_PARTS OF THE EXERCISE_
**A.** Rewrite the part of the tokenization thread that begins at the words "I have a dataset" and stops after "currently working on...", with "slang words" changed to "informal words".
**B.** Please continue the tokenization thread from its last sentence.

_SOURCE DOCUMENT_
----

Tokenize phrases in tokenized tuple-CodePudding

I have a dataset consisting of tokenized tuples. My steps of pre-processing were first, tokenizing the words, and then normalizing slang words. But then the slang words could consist of phrases with white spaces. I'm trying to do another round of tokenizing, but I couldn't figure out the way. Here's an example of my data.

  firstTokenization                       normalized               secondTokenization 
0     [yes, no, cs]      [yes, no, customer service]     [yes, no, customer, service] 
1             [nlp]    [natural language processing]  [natural, language, processing] 
2         [no, yes]                        [no, yes]                        [no, yes]

I am trying to figure out a way to generate the secondTokenization column. Here's the code I'm currently working on...

tokenizer = MWETokenizer()
def tokenization (text):
    return tokenizer.tokenize(text.split())
df['firstTokenization'] = df['content'].apply(lambda x: tokenization(x.lower()))

normalizad_word = pd.read_excel('normalisasi.xlsx')
normalizad_word_dict = {}

for index, row in normalizad_word.iterrows():
    if row[0] not in normalizad_word_dict:
        normalizad_word_dict[row[0]] = row[1] 
def normalized_term(document):
    return [normalizad_word_dict[term] if term in normalizad_word_dict else term for term in document]
df['normalized'] = df['firstTokenization'].apply(normalized_term)

CodePudding user response：

This works if your normalized column does not contain nested lists.

----

_GIVEN DATA_

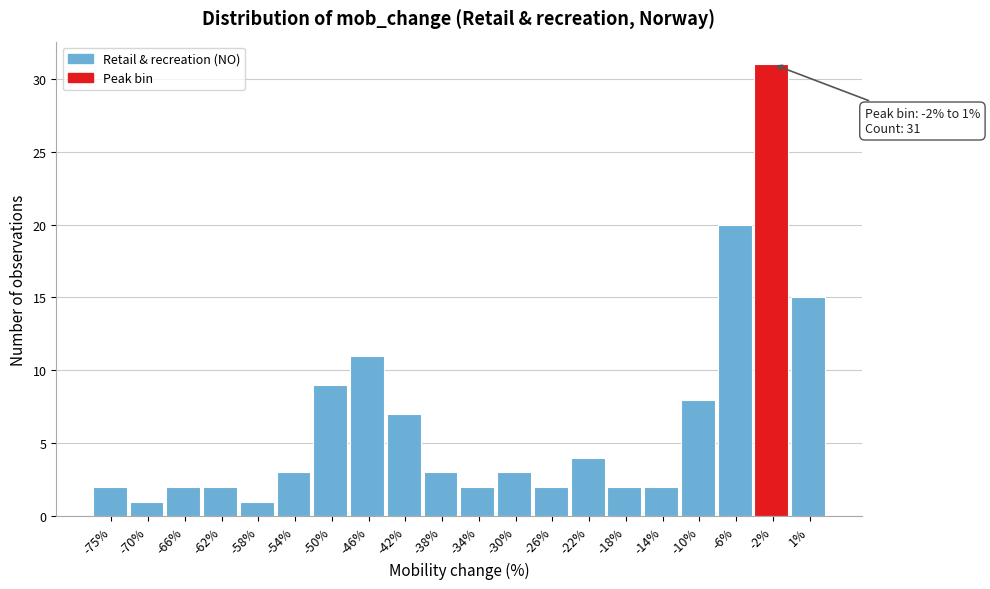

Reading left to right, list all the values displayed in this chart.

2	1	2	2	1	3	9	11	7	3	2	3	2	4	2	2	8	20	31	15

----

_WRITTEN RESPONSES_
**A.**
I have a dataset consisting of tokenized tuples. My steps of pre-processing were first, tokenizing the words, and then normalizing informal words. But then the informal words could consist of phrases with white spaces. I'm trying to do another round of tokenizing, but I couldn't figure out the way. Here's an example of my data.

  firstTokenization                       normalized               secondTokenization 
0     [yes, no, cs]      [yes, no, customer service]     [yes, no, customer, service] 
1             [nlp]    [natural language processing]  [natural, language, processing] 
2         [no, yes]                        [no, yes]                        [no, yes]

I am trying to figure out a way to generate the secondTokenization column. Here's the code I'm currently working on...

**B.**
Setup:

import pandas as pd
    
df = pd.DataFrame({'firstTokenization': [['yes', 'no', 'cs'],
                                         ['nlp'],
                                         ['no', 'yes']],
                   'normalized': [['yes', 'no', 'customer service'],
                                  ['natural language processing'],
                                  ['no', 'yes']],
                   })

print(df)

Output:

  firstTokenization                     normalized
0     [yes, no, cs]    [yes, no, customer service]
1             [nlp]  [natural language processing]
2         [no, yes]                      [no, yes]

The first apply splits the tokens on space, the second unnests the lists as shown in this answer.

df['secondTokenization'] = df['normalized'].apply(lambda x: [token.split(' ') for token in x]).apply(lambda y: [token for sublist in y for token in sublist])
print(df)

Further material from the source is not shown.